After that, Esther fell in love with a young man who was subsequently killed in a car accident. Reeling from this loss and in a depression, she got involved with another member of a Jewish fraternity at her university, who was emotionally, but not physically abusive.

This relationship was more like that of her parents, she said. It lasted about three years, but midway through it, Esther left college for an internship in another place.

That three-month period “was the beginning of the end,” she said. “I got a lot of positive feedback and built self-esteem during this period. When I got back to school I realized this [relationship] was not good.”

That relationship came to a natural end shortly after she graduated. But Esther searched for answers to her relationship problems and worked with “a number of great therapists,” she said.

While a graduate student, she saw “a wonderful therapist who helped me with my self-esteem, she said. ”She helped me recognize the signs that I was feeling controlled and [learn] what to do to keep myself safe.”

Now happily married and working in a social service profession, Esther has never been in an abusive relationship again.

“I have made it my personal mission to make sure that women and children, and men as well, are in relationships where they won’t be hurt and where they learn the skills they need to protect themselves and thrive.”

After doing this work for some 20 years, she believes that self-esteem needs to be taught from kindergarten.

“Though there is a lot more outreach now, women’s studies courses are needed in high school,” she said.

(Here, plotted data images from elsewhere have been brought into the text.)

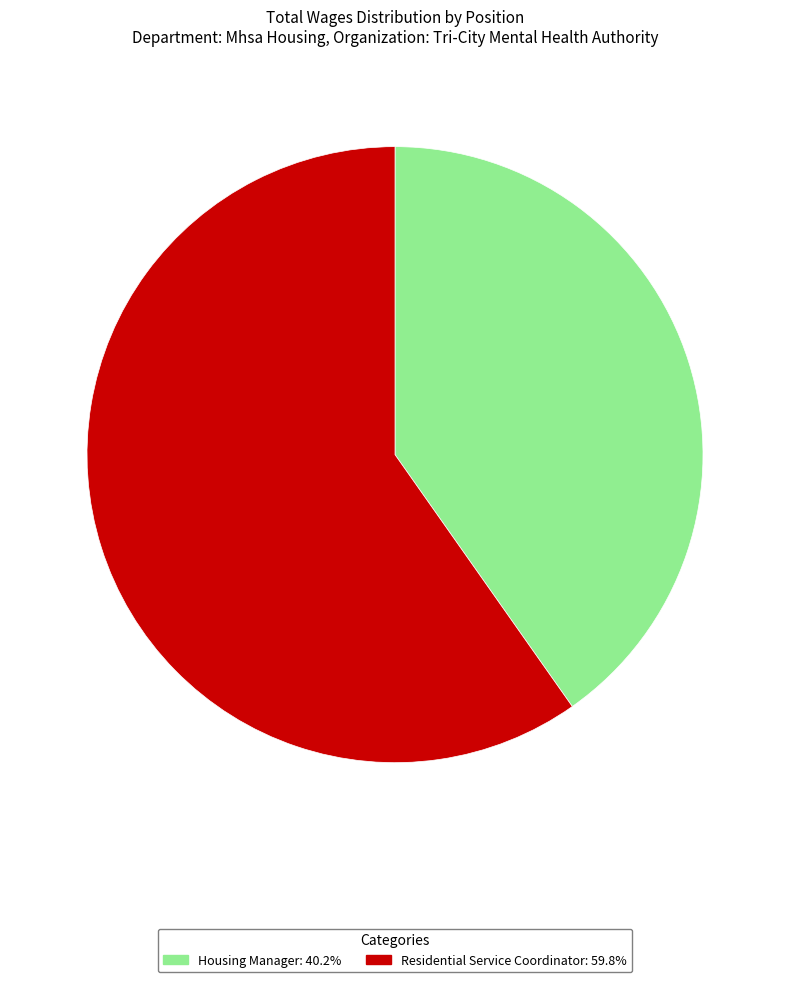

Is there a majority slice in this chart?

Yes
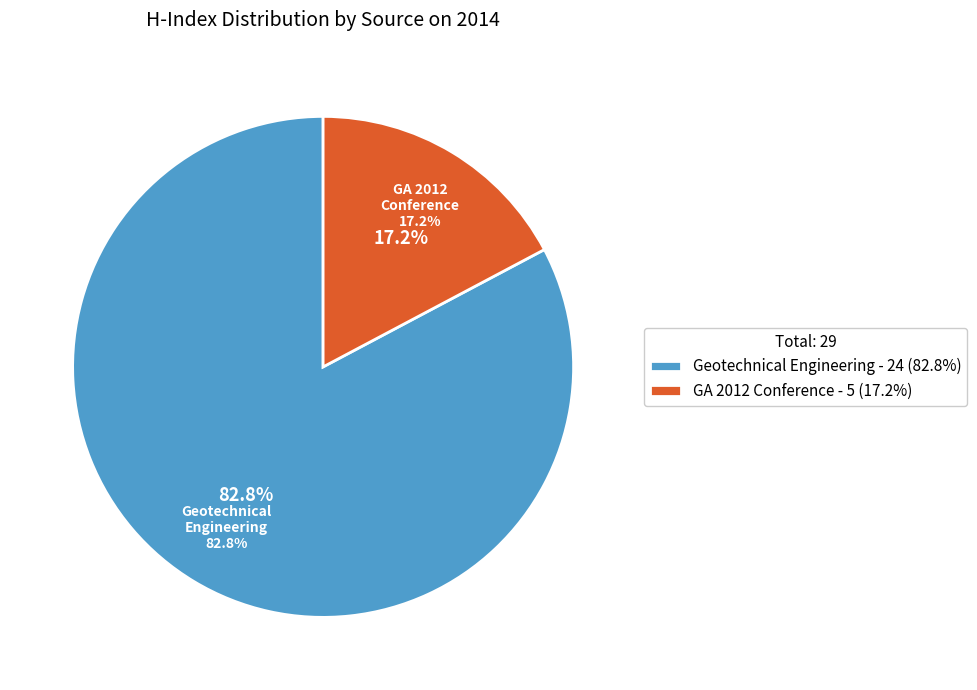

How many segments does this pie chart have?

2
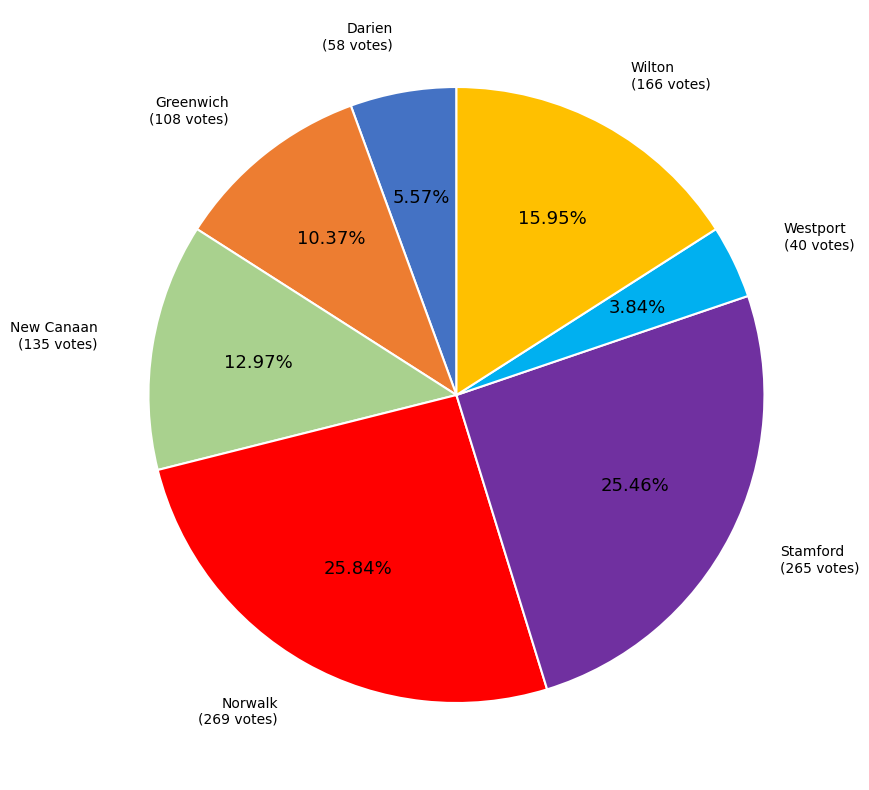

Does any single category account for the majority?

No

One way to help someone who may be experiencing abuse, Esther suggests, is to acknowledge what you’re seeing. “Say, ‘I’m scared by what I’m seeing.’ It will help her see that it’s not right, that he should not be doing this to her.”

Esther is not alone. One in four women has been sexually assaulted by age 25, according to Hirsh Larkey, Jewish Family Services’ director of psychological services.

“People just don’t have a sense of how pervasive domestic and sexual violence are in our society,” he said.

And now it’s time for men to take action, Larkey believes.

“For many, many years women have carried the torch in the efforts to prevent domestic violence and sexual assault. But there is an important role for men and it’s time for us to step up to the plate.”

To that end, men, women and children from throughout Milwaukee will gather on Sunday for “Walk a Mile in Her Shoes,” in which participants will walk, some wearing high-heeled women’s shoes.

Presented by Verizon Wireless, the event will begin with registration at 9:30 and 10:30 a.m., at the University of Wisconsin-Milwaukee Union Concourse. The kickoff ceremony will take place at 10:45 a.m. and the walk will begin at 11 a.m.

Registration is $25 for adults/team members, $15 for students, and includes bagels and coffee, a T-shirt, high-heeled shoes (for men) and team photos and prizes for the team that raises the most money. Children 12 and under are free.